What does the pandemic mean for financial gifts to children?

One of the goals we see from our clients is the desire to help younger generations out financially. Before the start of the Covid-19 pandemic, nearly a quarter of people prioritised the provision of financial support for younger generations.  New research has shown that a third of people now view this Financial Planning goal as a priority.

The survey, from Hodge Bank, found that the Covid-19 pandemic has resulted in more people wanting to help their children and grandchildren. They found that 31% of those questioned said giving a financial gift to the younger generations is more important to them since the Covid-19 outbreak. Before the pandemic, 23% said it was a priority.

Despite the economic impact of the pandemic, it appears that the ‘Bank of Mum and Dad’ is still open for business.
The research found that parents are responsible for 72% of all financial gifts, but these gifts to the next generation can come from all parts of the family, including children and siblings.

The survey also found that a third of people have received a financial gift from family, with 25 to 34-year-olds most likely to be on the receiving end of a family financial gift.

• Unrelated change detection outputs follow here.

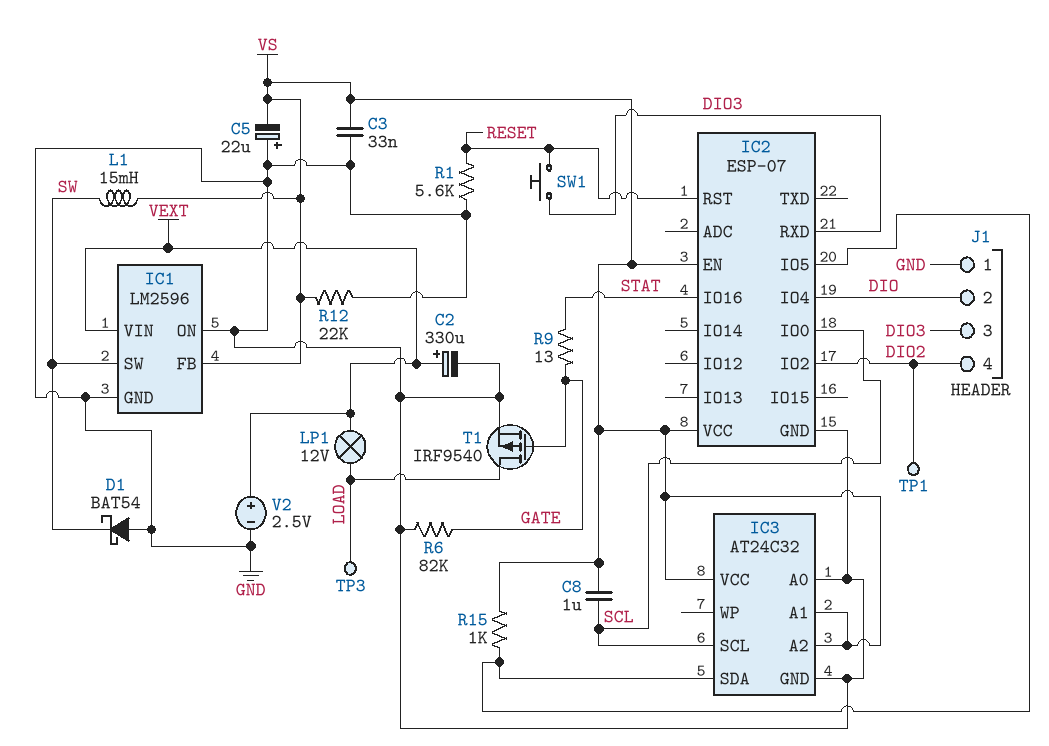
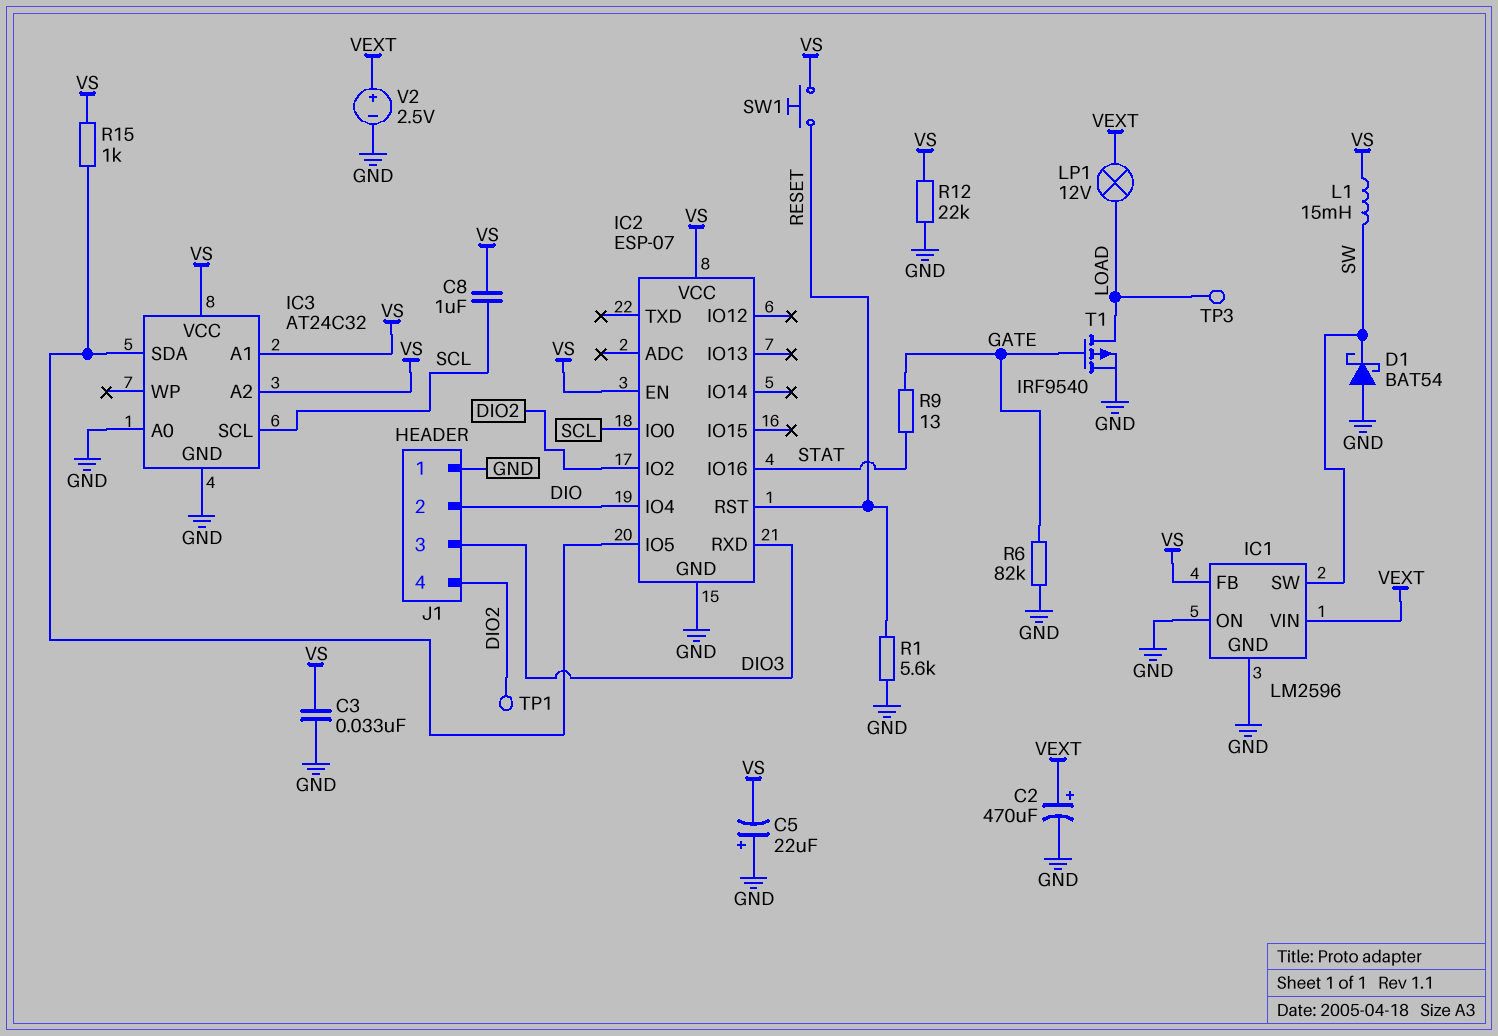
C2: 330uF (plus VEXT, minus GND) -> 470uF (plus VEXT, minus GND)
SW1: button (DIO3, RESET) -> button (RESET, VS)

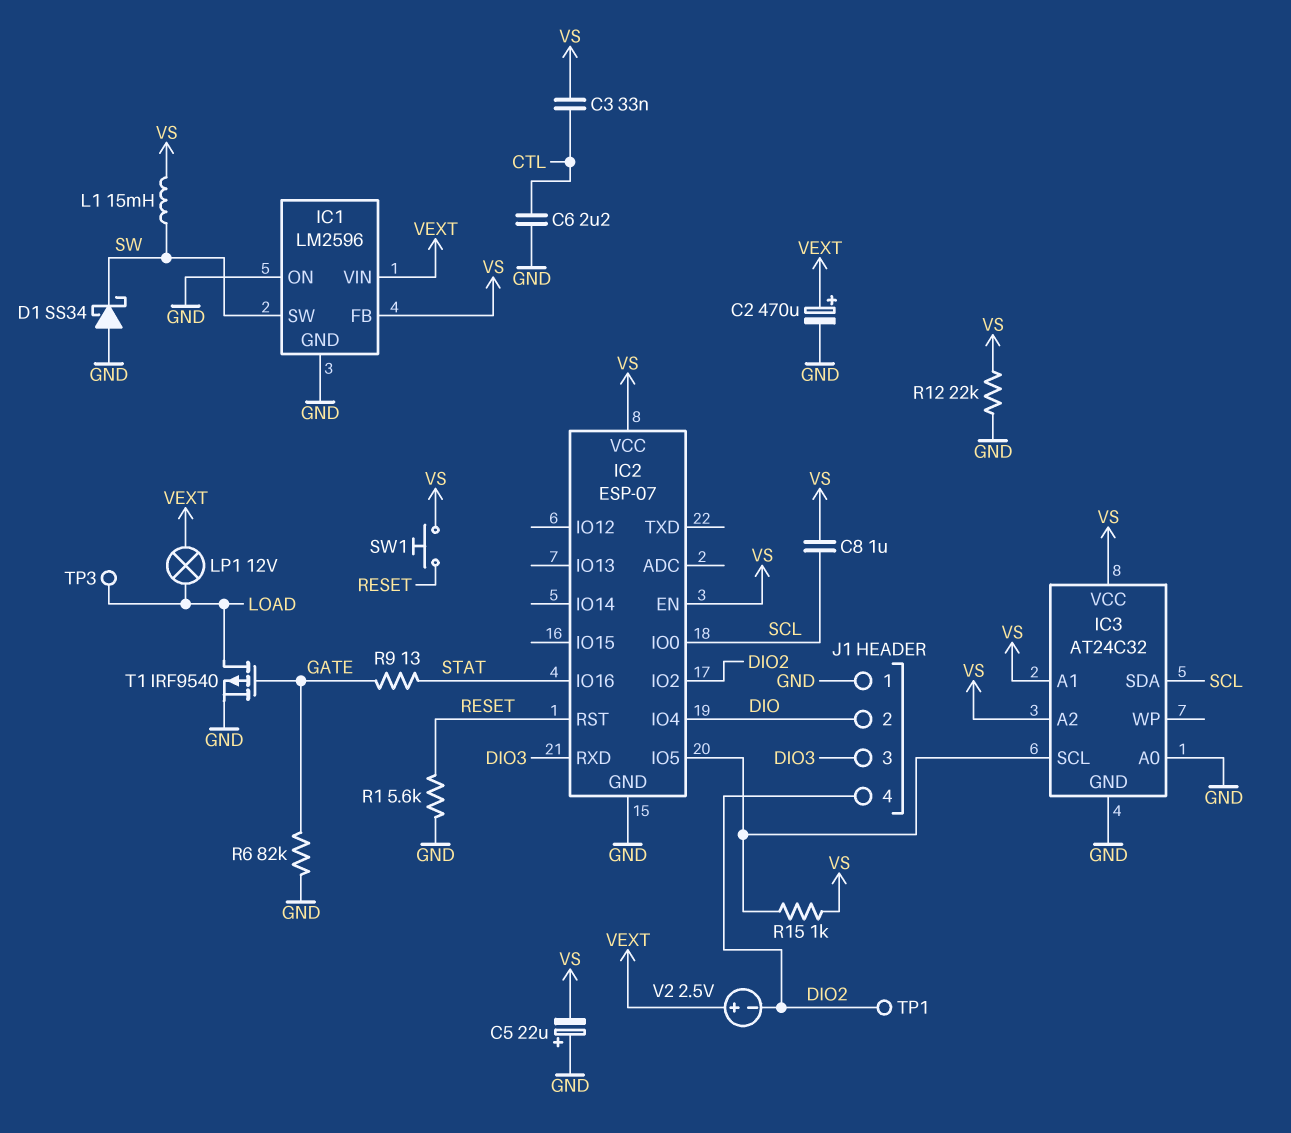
C3: 33nF (GND, VS) -> 33nF (CTL, VS)
C6: none -> 2.2uF (CTL, GND)
D1: schottky BAT54 (A GND, K SW) -> schottky SS34 (A GND, K SW)
IC3 pin SCL: SCL -> IC2/IO5
IC3 pin SDA: IC2/IO5 -> SCL
V2: 2.5V (plus VEXT, minus GND) -> 2.5V (plus VEXT, minus DIO2)

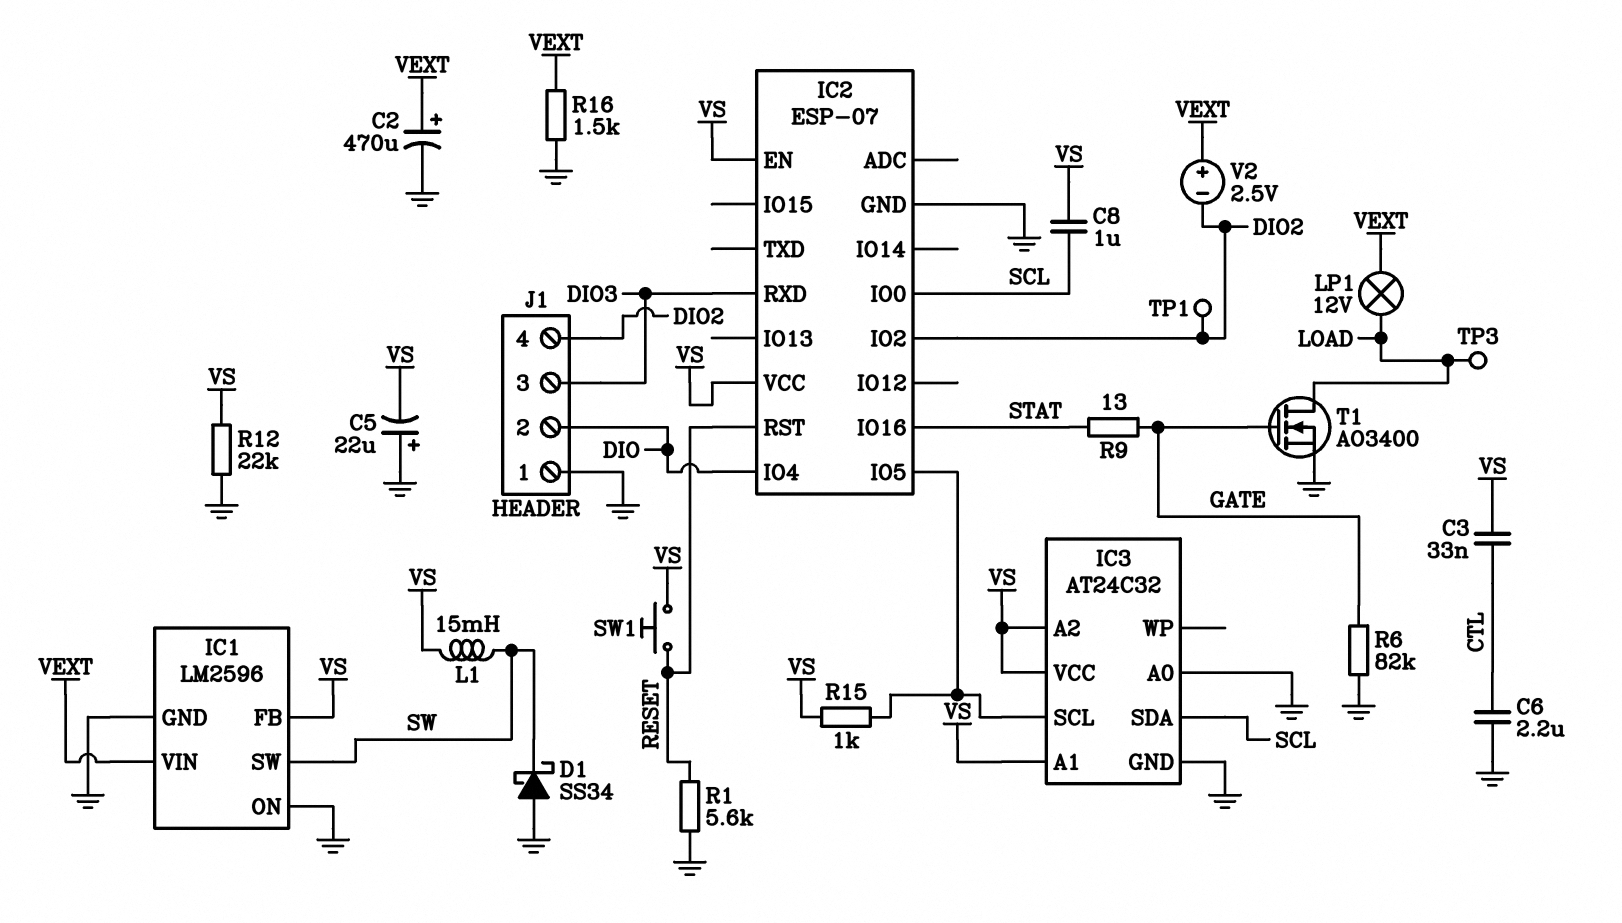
R16: none -> 1.5k (GND, VEXT)
T1: PMOS IRF9540 (G GATE, D LOAD, S GND) -> NMOS AO3400 (G GATE, D LOAD, S GND)

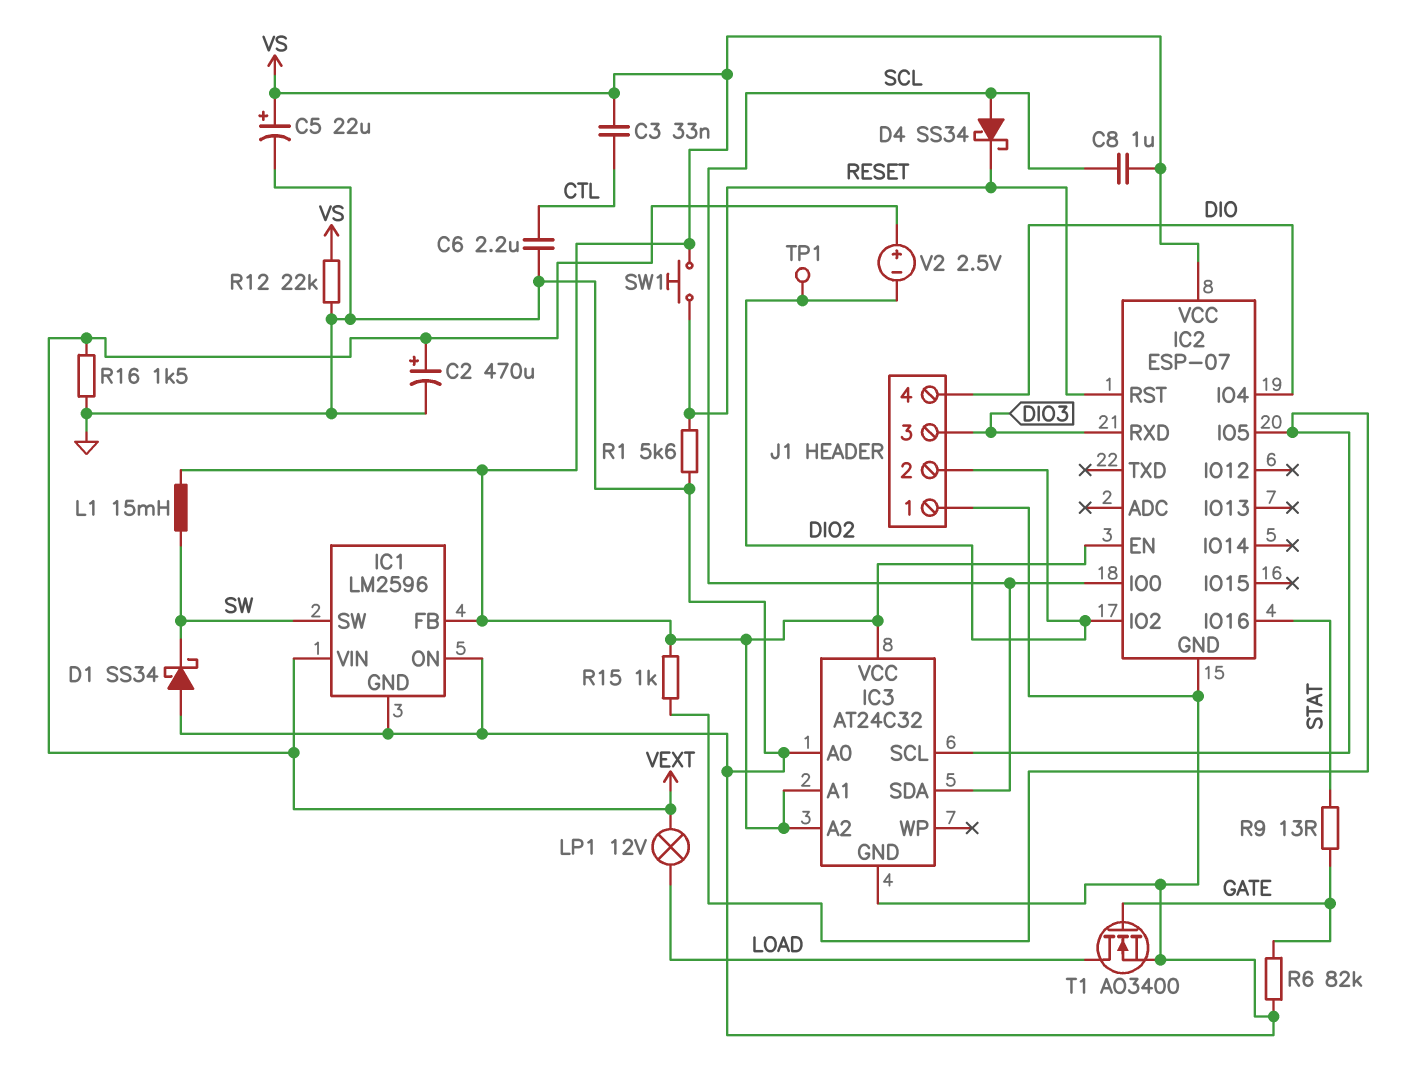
C5: 22uF (plus GND, minus VS) -> 22uF (plus VS, minus GND)
D4: none -> schottky SS34 (A SCL, K RESET)
J1 pin 2: DIO -> DIO2
J1 pin 4: DIO2 -> DIO
TP3: test point (LOAD) -> none

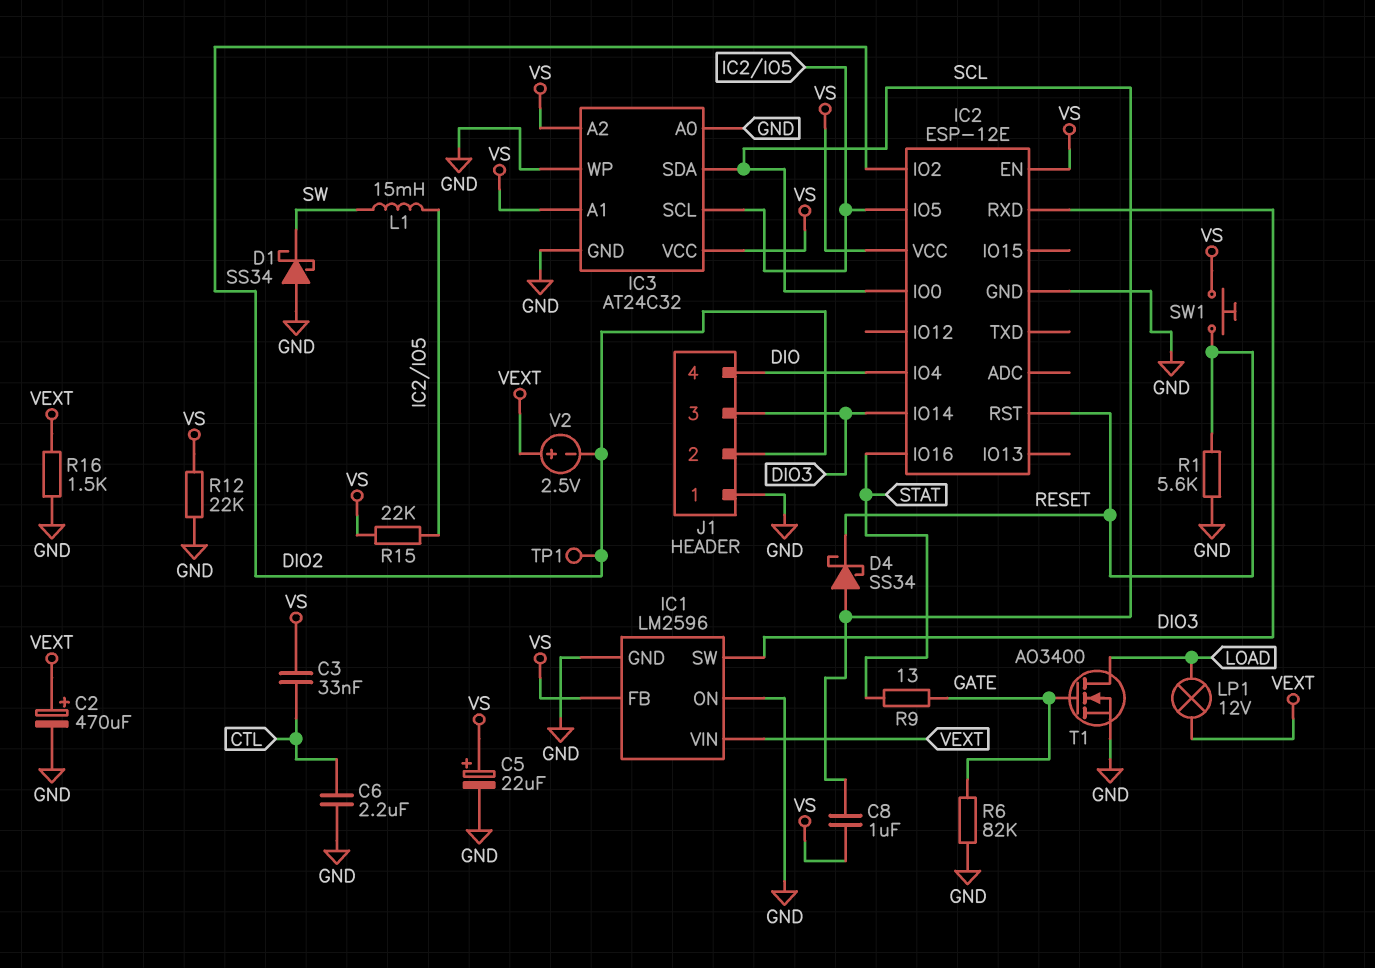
IC1 pin SW: SW -> DIO3
IC2: ESP-07 -> ESP-12E
IC2 pin IO14: none -> DIO3
IC3 pin WP: none -> GND
L1: 15mH (SW, VS) -> 15mH (IC2/IO5, SW)
R15: 1k (IC2/IO5, VS) -> 22k (IC2/IO5, VS)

The most popular reason for gifting money to family was a special occasion; a quarter of financial gifts were given for weddings and birthdays, with 11% of gifts to help with big purchases, including cars and houses. Almost one in five have received a gift to help them with their day-to-day finances, and 14% used the financial gift to pay off debt.

Emma Graham, Business Development Director at Hodge, said of the research:

“Our study showed that, as a nation, we all want to help our family out when it comes to money. And whilst we all think of the Bank of Mum and Dad or Gran and Grandad as a traditional source, we were surprised to see that 14% of brothers and sisters are also helping out.”

Elsewhere in the study, 40% of those receiving gifts said they expect to pay their parents back, but this intention fell to 28% when the gift came from grandparents. When speaking to the donor, 26% said they expected to be paid back, but only 15% of grandparents thought their money would be repaid.

Emma continued:

“It’s clear that families feel strongly about offering financial support to each other if they are able and this has increased since the Covid pandemic. Before Covid, 23% of people prioritised helping their families out financially in the next five years. Since the Covid-19 outbreak that has increased to a third of people saying helping a family member financially had become more important.

“So, it is clear that the Covid-19 lockdown and subsequent predicted economic downturn, has led to more families looking to share wealth to help younger children or grandchildren during this difficult time.”